Il est important de savoir distinguer une urgence, de connaître son évolution, et faire la liaison avec la gravité.
Déjà, tous les tableaux aigus constituent une urgence, sans pour autant que la cause sous-jacente soit d'une telle gravité pour la vie de la personne; à l'inverse une maladie grave n'est pas forcément une urgence comme le cancer.
Une autre notion à ne pas méconnaitre est que les situations qui paraissent très alarmantes peuvent êtres bénins, alors qu'une urgence vitale peut passer complètement inaperçue, (exemple : un accès migraineux peut être plus douloureux qu’une urgence neurovasculaire).
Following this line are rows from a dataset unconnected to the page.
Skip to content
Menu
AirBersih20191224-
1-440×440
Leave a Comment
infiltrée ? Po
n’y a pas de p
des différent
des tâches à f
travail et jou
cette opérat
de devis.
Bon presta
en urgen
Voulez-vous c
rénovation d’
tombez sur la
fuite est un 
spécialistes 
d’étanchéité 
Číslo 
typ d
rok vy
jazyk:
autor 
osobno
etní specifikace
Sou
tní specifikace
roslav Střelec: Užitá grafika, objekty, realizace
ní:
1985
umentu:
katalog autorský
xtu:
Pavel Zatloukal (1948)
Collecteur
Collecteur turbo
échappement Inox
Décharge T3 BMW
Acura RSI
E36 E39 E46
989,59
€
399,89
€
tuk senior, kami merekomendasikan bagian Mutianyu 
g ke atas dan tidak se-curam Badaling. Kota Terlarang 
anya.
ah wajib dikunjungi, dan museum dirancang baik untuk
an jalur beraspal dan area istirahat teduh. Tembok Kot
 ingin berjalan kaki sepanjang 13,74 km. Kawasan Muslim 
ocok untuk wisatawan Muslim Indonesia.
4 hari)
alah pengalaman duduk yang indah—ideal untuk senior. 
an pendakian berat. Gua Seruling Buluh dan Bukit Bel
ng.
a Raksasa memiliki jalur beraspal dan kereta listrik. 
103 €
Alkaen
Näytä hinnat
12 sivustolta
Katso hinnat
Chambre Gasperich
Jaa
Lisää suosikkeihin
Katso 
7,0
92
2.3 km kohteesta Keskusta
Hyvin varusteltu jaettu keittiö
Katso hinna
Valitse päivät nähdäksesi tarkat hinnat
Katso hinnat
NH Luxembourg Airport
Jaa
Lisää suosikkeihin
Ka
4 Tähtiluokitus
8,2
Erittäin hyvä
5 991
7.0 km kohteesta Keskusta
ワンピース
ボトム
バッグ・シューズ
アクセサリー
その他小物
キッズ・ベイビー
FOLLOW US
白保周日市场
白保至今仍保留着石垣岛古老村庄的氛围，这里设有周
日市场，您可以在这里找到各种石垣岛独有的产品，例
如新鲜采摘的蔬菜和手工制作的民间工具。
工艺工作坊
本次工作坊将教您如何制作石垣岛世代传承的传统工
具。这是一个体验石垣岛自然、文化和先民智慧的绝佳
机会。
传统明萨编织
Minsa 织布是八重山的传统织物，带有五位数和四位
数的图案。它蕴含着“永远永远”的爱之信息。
[Médecine d'urgence, 2013-09-01, Volume 8, Numéro 3, Pages 1-9/ clinicalkey].

La PEC des urgences nécessite des compétences; en plus de la médecine générale; en traumatologie (fractures, luxations ...), en anesthésie (urgences chirurgicales), en psychiatrie (tentative de suicide, de meurtre...), en toxicologie (toxicomanie, les overdoses...).

L'intérêt de la médecine d'urgence n’est autre que de s'interposer entre la pathologie et son évolution rapide vers le décès.